2) What is the world coming to? A correspondent pointed out this story about an anti-Shakespeare pressure group trying to publicise the lunatic idea that he didn't write the plays. Fine actors like Derek Jacobi and Mark Rylance are making themselves look like complete plonkers. Worse, it seems that Brunel University is launching an MA course on Shakespeare Authorship studies.
3) I've been posting a top ten list of "things you never knew about science and religion" to some discussion boards to gauge debate and publicise my book. Another correspondent has been working on this idea in the past. Here's my list:
1) In the Middle Ages, Christian universities laid down the foundations of modern science and took the subject of rational logic to heights not reached until the nineteenth century.
2) The Jesuits published over 6,000 scientific papers and texts between 1600 and 1773 including a third of those on electricity. They were by far the largest scientific organisation in the world.
3) Copernicus’s book, On the Revolutions of the Heavenly Spheres, was never banned by the church. Instead, the pope’s censors compiled a short insert with ten corrections intended to make clear heliocentricism was an unproven hypothesis. At the time, this is what it was.
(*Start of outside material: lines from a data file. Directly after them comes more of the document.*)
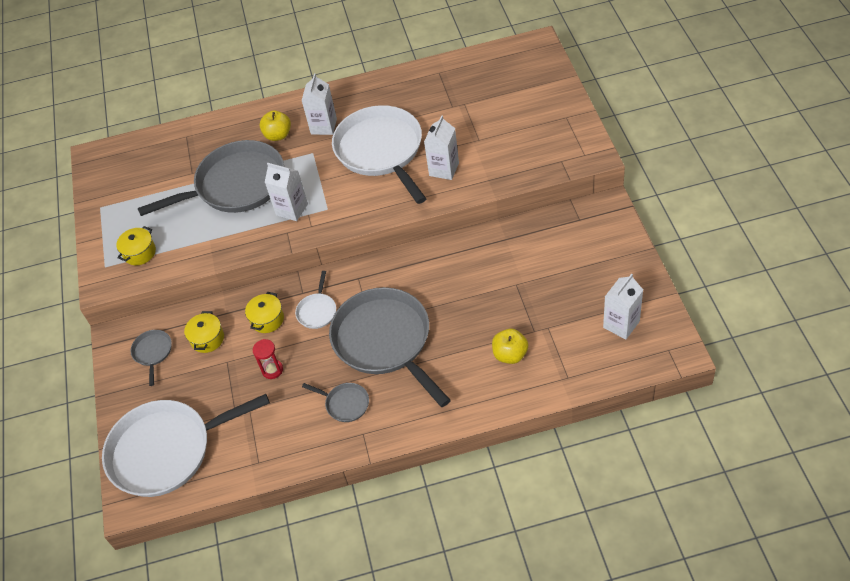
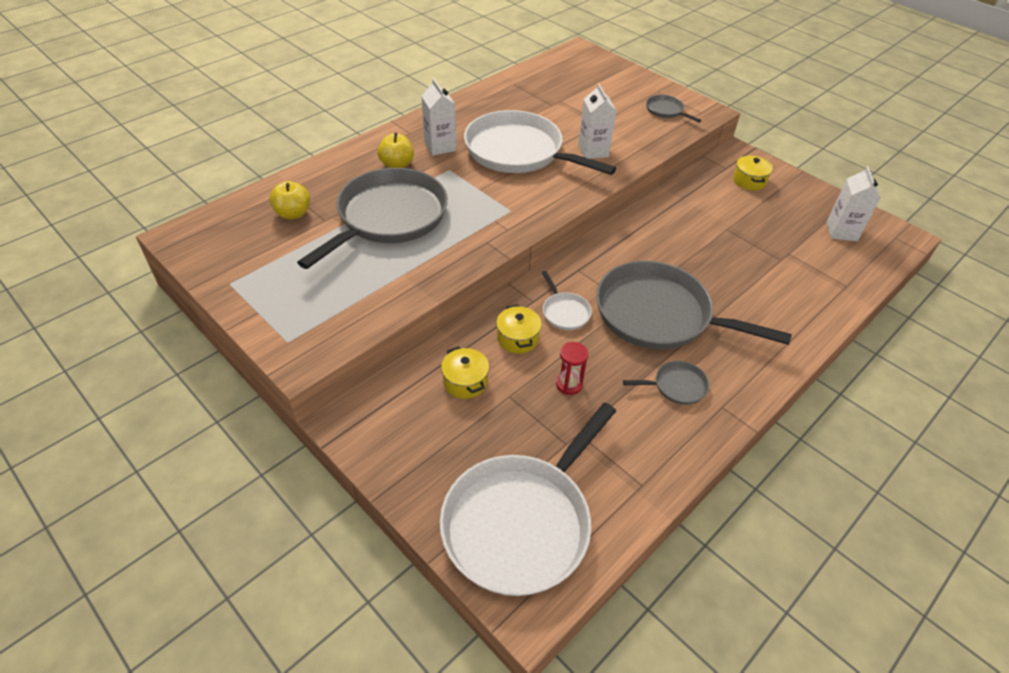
camera: 40 degrees left, 5 degrees down
yellow pot [116,226,156,265] -> yellow pot moved to [733,155,773,190]
grey pan [130,330,172,386] -> grey pan moved to [646,95,701,122]
white carton [265,163,308,221] -> none
yellow apple [492,328,528,364] -> yellow apple moved to [269,181,310,220]

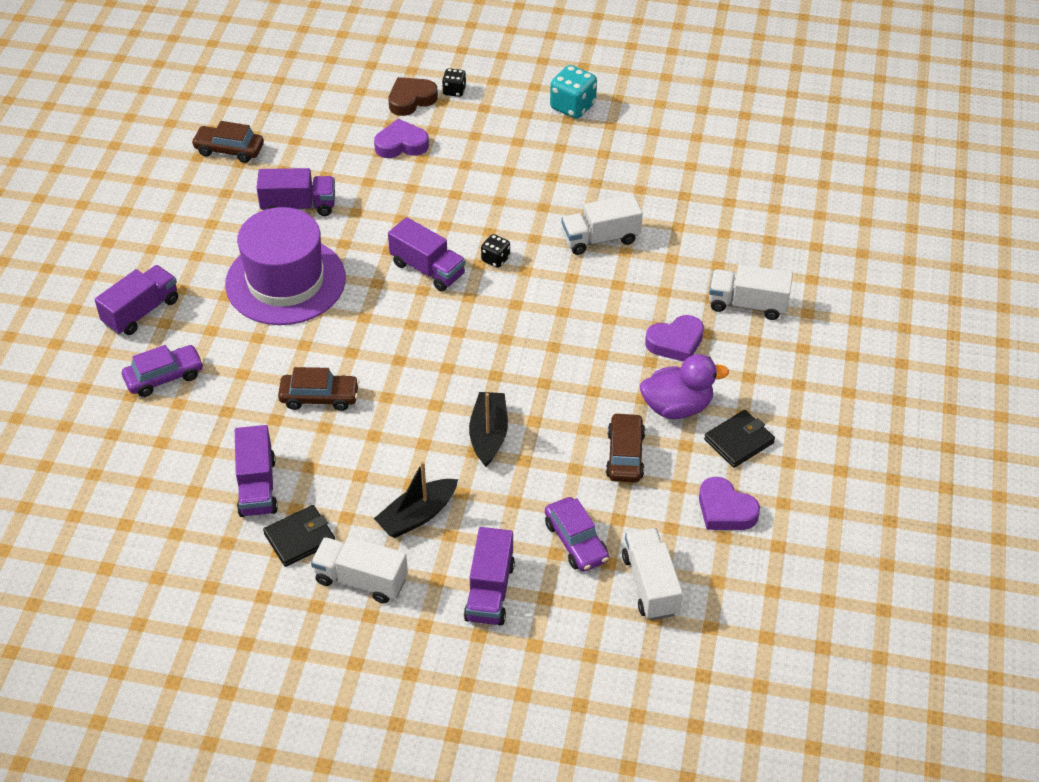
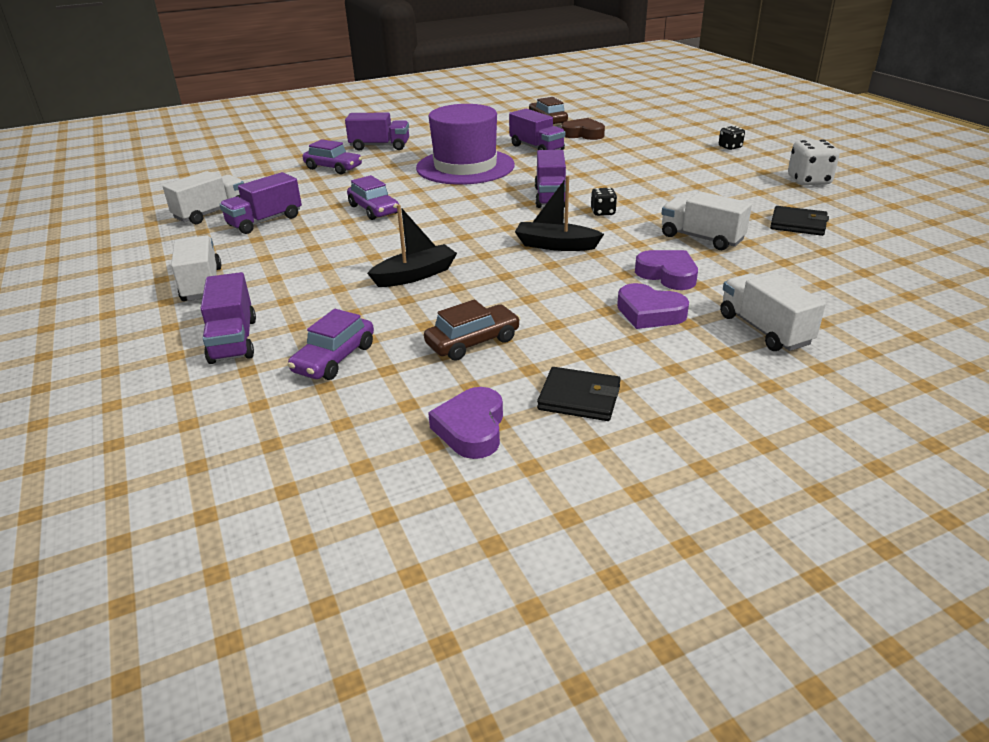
camera: 55 degrees right, 15 degrees down
black wallet [263,505,335,567] -> black wallet moved to [770,206,829,236]
brown car [278,367,359,411] -> purple car [347,175,399,220]
purple heart [374,119,429,158] -> purple heart moved to [635,250,698,290]
black boat [374,461,458,538] -> black boat moved to [515,176,604,251]
brown heart [388,77,438,116] -> brown heart moved to [561,118,605,140]
purple truck [464,527,515,625] -> purple truck turned 75 degrees counterclockwise [200,272,256,364]
turquoise dice [550,65,597,119] -> white dice [788,139,839,185]
white truck [622,528,683,620] -> white truck moved to [162,171,244,224]
purple duck [640,354,729,419] -> none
4) During the Middle Ages, hardly anyone thought the Earth was flat. The question never arose with Christopher Columbus.
5) No one has ever been burnt at the stake for scientific ideas. The only great scientist to have been executed was the chemist Antione Lavoisier. ‘Freethinking’ anti-clerical French revolutionaries guillotined him in 1794, although for political reasons.
6) Calvin never said “Who will venture to place the authority of Copernicus above that of the Holy Spirit.
7) Even by the standards of their time, Sir Isaac Newton, Johann Kepler and Michael Faraday were devoutly religious. During the Enlightenment, when scepticism about religion became acceptable, scientists almost always remained committed Christians.
8) Christians did not try and destroy pagan Greek scientific ideas. Instead, they laboriously hand copied millions of words of Greek science and medicine thus ensuring they were preserved.
9) The church never tried to ban zero, lightning conductors or human dissection.
10) The concept of a good creator god who laid down the laws of nature at the beginning of time was an essential metaphysical foundation for modern science.
Let me know if you think anything is needed to finesse the list, add or subtract or otherwise amend. In fact, I suppose that's what the comments function is for.